Excerpts from a dataset
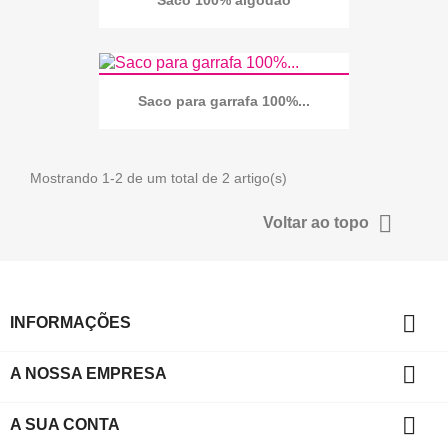
Saco 100% algodão
Saco para garrafa 100%...
Mostrando 1-2 de um total de 2 artigo(s)

Voltar ao topo

INFORMAÇÕES

A NOSSA EMPRESA

A SUA CONTA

*Required action*: Copy every line of text from the records above, word for word and in the same order. Leave the pictures out.

*Written answer*:
Saco 100% algodão
Saco para garrafa 100%...
Mostrando 1-2 de um total de 2 artigo(s)

Voltar ao topo

INFORMAÇÕES

A NOSSA EMPRESA

A SUA CONTA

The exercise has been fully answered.